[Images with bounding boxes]
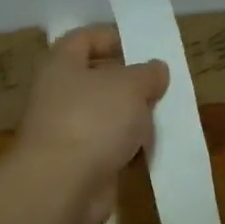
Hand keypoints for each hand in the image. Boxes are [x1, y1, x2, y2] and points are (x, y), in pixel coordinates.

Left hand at [15, 26, 168, 223]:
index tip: (143, 46)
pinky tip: (153, 148)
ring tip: (165, 116)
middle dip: (130, 82)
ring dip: (133, 118)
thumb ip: (147, 73)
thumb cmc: (93, 119)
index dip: (111, 37)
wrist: (63, 186)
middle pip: (97, 79)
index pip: (83, 39)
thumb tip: (156, 69)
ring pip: (106, 116)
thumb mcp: (130, 85)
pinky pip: (109, 147)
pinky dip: (129, 148)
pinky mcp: (79, 164)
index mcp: (61, 65)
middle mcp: (59, 95)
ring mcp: (67, 132)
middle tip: (161, 84)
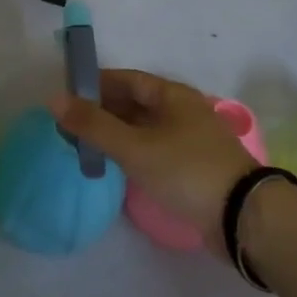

## [WHAT YOU SHOULD DO]
Which lines above hold the string "index"? Show each of them.

## [RESPONSE AREA]
index tip: (143, 46)
index dip: (111, 37)
index pip: (83, 39)
index mcp: (61, 65)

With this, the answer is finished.